ACTION ITEM:
Count the lines holding the string "Jesus" in the records, and give only the count.
-- DATASET RECORDS follows --
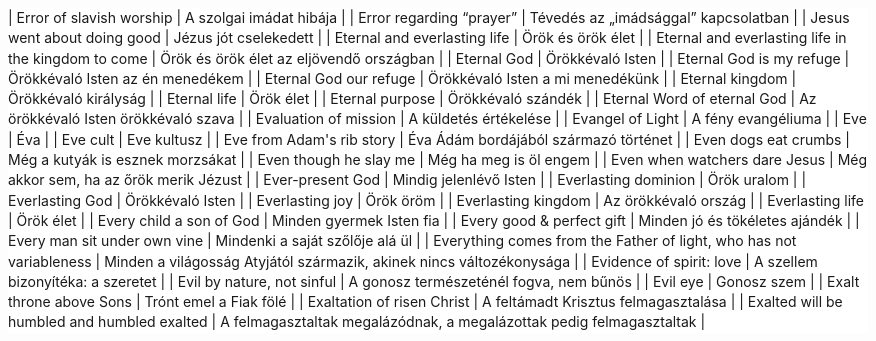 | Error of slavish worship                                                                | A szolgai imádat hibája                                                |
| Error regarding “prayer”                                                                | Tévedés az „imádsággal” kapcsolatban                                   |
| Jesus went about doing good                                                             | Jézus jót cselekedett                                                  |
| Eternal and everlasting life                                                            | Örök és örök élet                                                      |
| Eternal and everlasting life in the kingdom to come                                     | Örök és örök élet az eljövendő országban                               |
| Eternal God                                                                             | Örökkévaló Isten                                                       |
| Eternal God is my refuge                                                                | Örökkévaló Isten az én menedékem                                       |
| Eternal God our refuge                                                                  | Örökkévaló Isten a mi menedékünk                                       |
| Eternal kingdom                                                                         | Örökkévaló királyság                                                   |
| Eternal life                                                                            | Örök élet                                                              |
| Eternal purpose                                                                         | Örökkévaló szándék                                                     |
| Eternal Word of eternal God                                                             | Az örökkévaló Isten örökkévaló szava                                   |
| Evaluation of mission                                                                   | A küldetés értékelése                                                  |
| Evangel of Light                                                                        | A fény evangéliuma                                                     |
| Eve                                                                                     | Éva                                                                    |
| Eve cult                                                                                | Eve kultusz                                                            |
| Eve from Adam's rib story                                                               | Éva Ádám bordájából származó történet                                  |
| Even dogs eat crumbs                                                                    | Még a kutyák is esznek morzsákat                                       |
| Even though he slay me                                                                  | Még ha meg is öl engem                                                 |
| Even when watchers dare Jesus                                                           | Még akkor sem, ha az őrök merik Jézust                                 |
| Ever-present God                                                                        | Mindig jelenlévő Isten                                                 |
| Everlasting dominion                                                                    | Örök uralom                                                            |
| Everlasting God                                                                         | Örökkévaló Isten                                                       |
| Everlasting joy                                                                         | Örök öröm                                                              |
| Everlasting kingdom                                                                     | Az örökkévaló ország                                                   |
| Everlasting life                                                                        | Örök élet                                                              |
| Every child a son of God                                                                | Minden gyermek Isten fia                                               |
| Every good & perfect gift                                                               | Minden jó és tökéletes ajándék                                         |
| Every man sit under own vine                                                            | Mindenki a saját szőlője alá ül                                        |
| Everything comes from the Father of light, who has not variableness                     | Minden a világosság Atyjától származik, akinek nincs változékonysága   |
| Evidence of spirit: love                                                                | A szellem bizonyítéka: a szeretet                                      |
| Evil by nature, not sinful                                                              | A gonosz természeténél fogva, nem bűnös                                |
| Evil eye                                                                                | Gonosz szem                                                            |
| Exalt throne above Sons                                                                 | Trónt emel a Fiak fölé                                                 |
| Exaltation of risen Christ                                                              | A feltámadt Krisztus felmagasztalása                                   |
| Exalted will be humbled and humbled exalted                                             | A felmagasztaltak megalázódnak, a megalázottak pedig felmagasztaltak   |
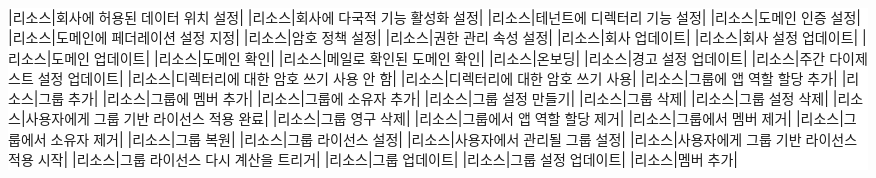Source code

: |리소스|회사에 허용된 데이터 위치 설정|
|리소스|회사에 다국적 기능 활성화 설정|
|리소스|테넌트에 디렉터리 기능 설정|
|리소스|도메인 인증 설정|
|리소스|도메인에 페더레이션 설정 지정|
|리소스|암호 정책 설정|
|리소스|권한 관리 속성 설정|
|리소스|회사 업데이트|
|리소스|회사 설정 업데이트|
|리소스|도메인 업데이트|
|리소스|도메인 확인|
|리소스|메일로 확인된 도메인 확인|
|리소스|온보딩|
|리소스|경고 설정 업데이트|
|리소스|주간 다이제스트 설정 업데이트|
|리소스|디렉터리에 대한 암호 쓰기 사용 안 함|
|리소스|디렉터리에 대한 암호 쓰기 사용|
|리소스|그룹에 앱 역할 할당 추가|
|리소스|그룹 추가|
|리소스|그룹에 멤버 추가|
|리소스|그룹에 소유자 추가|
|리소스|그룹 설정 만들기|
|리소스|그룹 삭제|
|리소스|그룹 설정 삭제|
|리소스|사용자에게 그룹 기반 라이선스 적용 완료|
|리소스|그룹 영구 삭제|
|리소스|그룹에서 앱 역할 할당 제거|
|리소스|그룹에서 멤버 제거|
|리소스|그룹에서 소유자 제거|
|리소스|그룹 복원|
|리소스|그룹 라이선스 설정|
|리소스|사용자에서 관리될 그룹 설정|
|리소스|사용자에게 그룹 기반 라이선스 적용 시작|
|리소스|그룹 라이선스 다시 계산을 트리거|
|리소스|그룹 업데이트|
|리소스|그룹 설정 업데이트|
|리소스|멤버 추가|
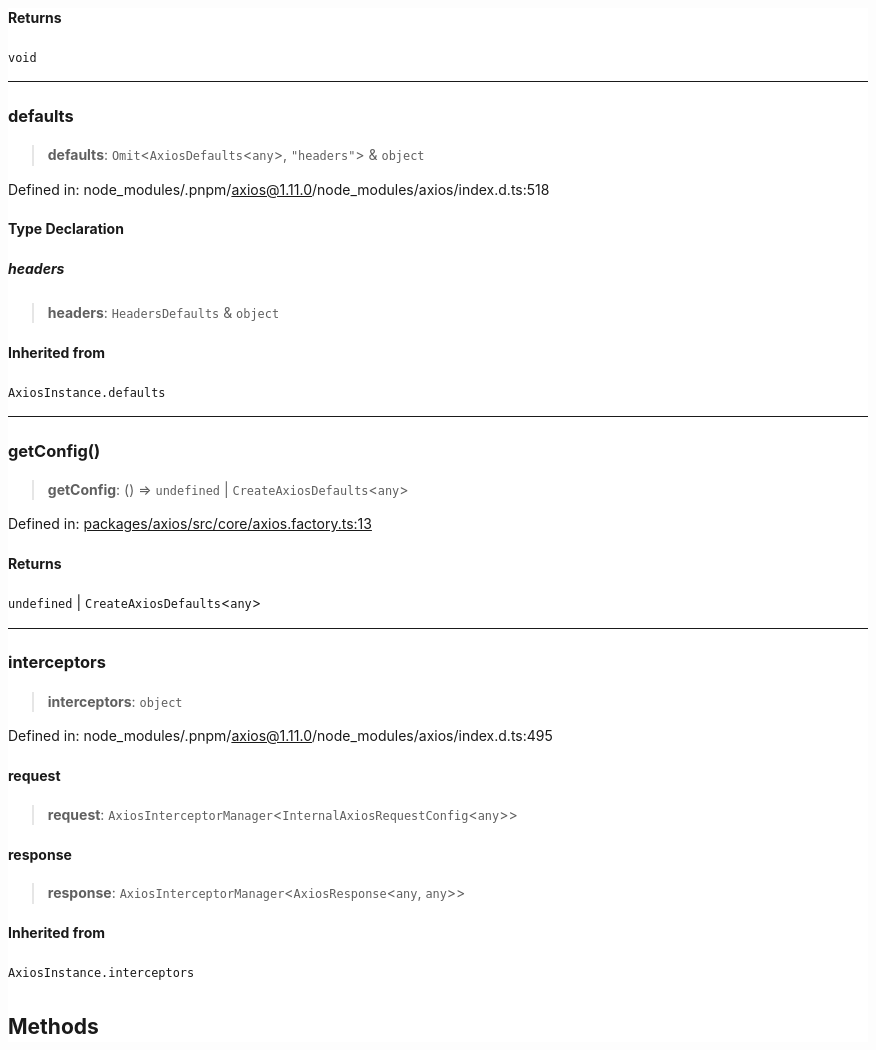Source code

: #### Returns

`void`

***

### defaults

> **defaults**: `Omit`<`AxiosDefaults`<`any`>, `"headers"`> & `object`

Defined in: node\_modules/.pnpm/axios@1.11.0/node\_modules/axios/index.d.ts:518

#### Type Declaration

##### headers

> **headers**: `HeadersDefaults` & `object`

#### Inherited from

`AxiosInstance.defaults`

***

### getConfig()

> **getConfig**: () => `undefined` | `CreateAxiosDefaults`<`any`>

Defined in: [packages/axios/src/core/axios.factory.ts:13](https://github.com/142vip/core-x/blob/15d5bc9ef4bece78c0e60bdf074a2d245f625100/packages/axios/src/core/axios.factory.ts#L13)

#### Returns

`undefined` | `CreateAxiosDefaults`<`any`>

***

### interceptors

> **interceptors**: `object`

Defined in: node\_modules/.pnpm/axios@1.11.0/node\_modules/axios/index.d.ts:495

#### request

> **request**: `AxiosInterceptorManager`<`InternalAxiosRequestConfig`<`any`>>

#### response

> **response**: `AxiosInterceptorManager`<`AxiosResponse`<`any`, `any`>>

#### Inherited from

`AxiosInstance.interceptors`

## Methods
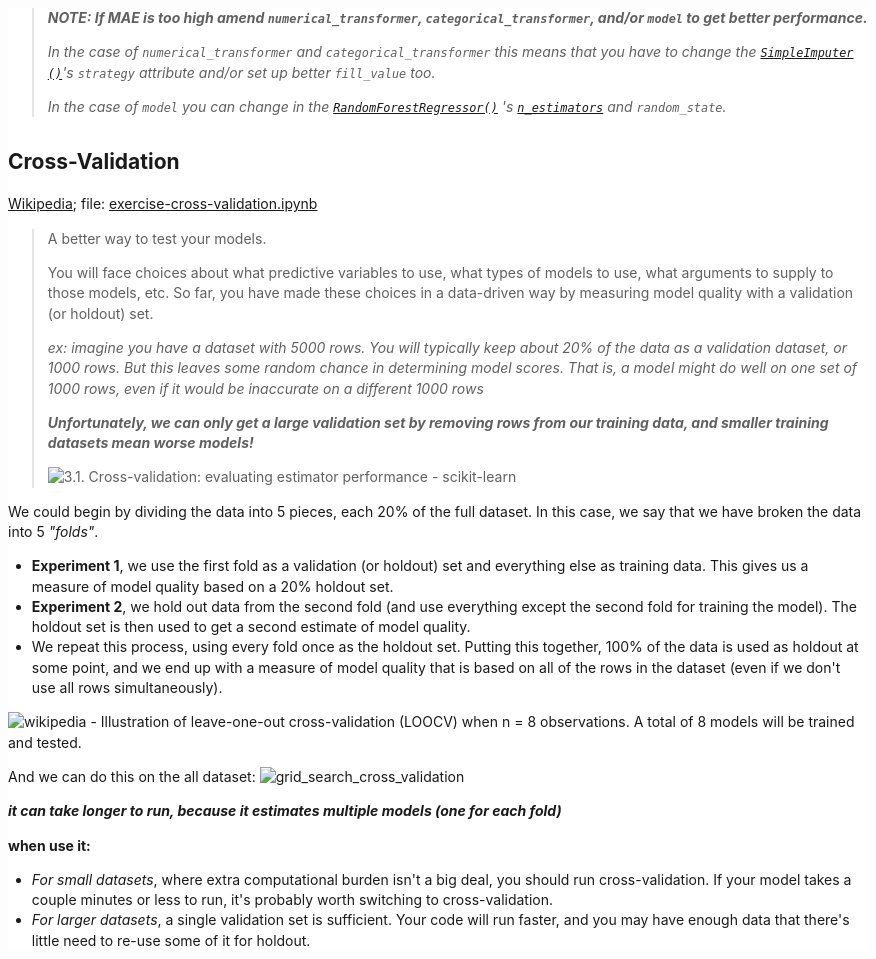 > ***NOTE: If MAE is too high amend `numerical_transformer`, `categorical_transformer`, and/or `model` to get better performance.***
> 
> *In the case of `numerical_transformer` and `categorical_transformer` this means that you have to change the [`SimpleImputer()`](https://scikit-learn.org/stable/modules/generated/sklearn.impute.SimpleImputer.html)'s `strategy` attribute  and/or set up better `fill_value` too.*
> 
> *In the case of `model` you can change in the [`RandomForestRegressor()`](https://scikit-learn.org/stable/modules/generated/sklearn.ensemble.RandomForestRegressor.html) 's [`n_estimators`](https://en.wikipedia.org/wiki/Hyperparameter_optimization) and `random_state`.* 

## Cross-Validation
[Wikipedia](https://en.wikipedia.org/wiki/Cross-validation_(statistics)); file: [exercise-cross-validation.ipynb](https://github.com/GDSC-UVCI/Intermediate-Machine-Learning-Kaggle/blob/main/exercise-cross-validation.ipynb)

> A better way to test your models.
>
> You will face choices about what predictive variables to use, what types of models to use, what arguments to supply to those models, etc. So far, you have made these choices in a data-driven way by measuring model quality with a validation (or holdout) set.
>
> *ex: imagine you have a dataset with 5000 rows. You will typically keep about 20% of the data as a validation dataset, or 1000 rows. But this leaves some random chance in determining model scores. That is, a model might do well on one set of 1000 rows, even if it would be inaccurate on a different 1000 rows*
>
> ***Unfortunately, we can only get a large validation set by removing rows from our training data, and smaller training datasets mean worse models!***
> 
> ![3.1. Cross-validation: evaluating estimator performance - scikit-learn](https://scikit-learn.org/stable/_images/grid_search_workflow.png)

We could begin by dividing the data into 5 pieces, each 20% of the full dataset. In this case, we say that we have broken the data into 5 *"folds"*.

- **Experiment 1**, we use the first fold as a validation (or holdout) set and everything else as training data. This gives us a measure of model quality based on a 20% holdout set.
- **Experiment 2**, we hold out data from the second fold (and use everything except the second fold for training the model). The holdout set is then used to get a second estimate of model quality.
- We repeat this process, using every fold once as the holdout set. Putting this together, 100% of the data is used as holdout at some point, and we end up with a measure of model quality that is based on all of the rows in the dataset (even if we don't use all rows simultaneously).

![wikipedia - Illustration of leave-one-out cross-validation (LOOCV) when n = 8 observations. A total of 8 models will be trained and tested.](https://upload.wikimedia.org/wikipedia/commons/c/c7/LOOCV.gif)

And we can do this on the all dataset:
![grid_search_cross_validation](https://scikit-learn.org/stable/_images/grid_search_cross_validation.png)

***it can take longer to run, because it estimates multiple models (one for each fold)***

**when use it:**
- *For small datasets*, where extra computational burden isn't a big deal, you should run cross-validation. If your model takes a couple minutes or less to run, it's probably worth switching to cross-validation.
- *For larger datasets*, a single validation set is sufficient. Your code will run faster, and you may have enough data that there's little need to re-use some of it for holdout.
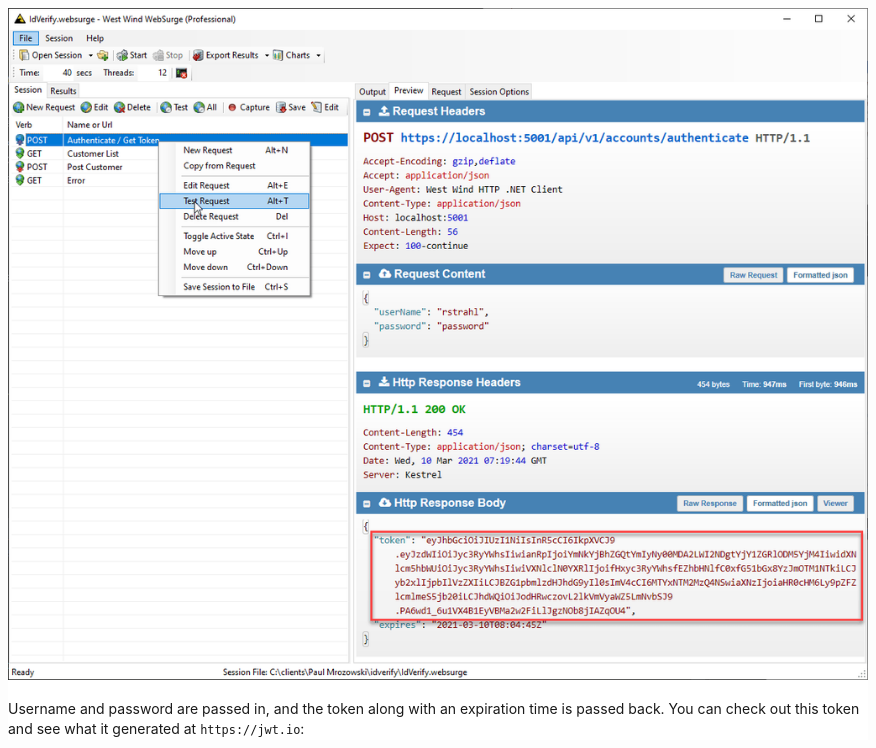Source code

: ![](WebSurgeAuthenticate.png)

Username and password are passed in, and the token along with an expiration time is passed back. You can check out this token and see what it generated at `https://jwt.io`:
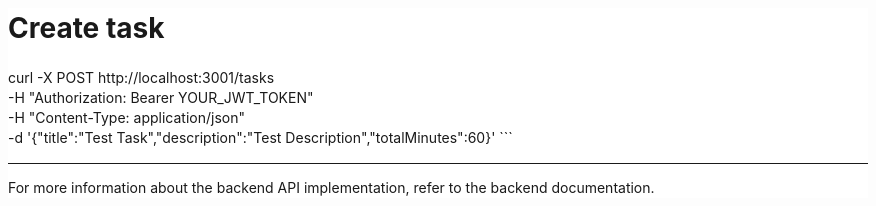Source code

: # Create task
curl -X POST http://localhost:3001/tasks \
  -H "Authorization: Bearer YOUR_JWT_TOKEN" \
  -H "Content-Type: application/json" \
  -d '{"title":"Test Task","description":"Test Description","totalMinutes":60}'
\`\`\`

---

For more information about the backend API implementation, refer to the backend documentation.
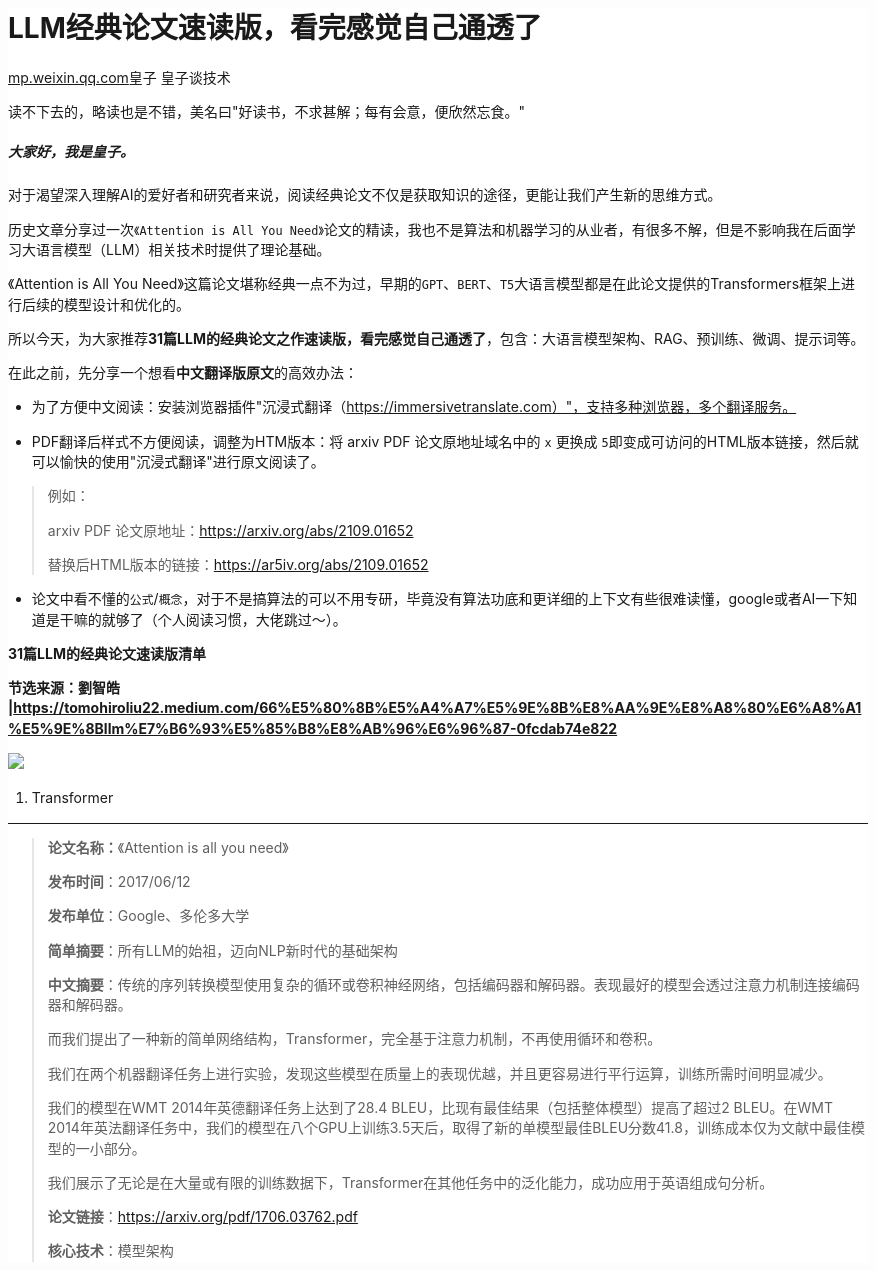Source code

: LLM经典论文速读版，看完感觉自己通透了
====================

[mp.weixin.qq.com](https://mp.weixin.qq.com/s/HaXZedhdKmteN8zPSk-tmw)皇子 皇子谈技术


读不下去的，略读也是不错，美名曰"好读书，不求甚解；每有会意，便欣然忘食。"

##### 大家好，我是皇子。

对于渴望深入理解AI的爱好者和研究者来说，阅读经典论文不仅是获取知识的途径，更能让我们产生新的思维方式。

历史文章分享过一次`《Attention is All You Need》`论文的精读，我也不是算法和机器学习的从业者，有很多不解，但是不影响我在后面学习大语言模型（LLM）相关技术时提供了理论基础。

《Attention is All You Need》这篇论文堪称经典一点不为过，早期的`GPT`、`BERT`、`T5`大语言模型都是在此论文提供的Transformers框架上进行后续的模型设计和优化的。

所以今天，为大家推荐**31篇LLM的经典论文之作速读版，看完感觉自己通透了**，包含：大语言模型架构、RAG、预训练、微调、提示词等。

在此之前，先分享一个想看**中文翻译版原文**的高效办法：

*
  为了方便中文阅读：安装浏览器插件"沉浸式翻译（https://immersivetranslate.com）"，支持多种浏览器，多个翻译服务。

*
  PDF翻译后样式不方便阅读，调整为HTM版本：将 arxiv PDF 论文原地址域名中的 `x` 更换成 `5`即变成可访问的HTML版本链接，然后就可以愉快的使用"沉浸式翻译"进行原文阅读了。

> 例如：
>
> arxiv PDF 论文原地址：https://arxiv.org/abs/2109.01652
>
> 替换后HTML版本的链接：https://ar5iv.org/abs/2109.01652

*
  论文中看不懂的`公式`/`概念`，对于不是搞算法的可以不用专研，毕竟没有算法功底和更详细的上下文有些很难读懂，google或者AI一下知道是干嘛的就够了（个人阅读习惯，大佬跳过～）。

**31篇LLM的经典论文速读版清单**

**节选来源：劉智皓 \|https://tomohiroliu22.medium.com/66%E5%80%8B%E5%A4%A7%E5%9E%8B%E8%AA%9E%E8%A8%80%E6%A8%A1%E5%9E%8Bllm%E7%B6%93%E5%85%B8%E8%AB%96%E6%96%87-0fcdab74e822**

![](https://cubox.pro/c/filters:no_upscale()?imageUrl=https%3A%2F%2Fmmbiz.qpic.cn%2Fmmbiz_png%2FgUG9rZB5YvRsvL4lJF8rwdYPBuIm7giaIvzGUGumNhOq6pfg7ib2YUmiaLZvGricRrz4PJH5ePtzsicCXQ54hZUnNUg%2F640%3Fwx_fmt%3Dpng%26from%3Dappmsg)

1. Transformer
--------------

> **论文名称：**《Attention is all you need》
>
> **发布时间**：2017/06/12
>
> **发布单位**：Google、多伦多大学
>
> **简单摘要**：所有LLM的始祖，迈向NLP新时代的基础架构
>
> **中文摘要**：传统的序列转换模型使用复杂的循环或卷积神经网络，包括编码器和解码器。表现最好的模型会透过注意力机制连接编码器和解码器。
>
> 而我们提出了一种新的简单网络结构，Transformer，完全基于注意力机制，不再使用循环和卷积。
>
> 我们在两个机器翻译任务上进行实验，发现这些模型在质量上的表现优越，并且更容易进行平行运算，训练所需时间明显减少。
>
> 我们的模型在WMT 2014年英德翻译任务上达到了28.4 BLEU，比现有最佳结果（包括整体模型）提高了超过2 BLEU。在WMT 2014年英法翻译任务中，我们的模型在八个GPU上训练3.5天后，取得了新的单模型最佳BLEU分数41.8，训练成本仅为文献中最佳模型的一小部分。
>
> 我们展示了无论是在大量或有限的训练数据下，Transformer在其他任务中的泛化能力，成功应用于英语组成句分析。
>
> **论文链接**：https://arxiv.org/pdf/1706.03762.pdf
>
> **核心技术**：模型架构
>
-- DATASET RECORDS concluded --
OUTPUT FOR THIS EXERCISE:
2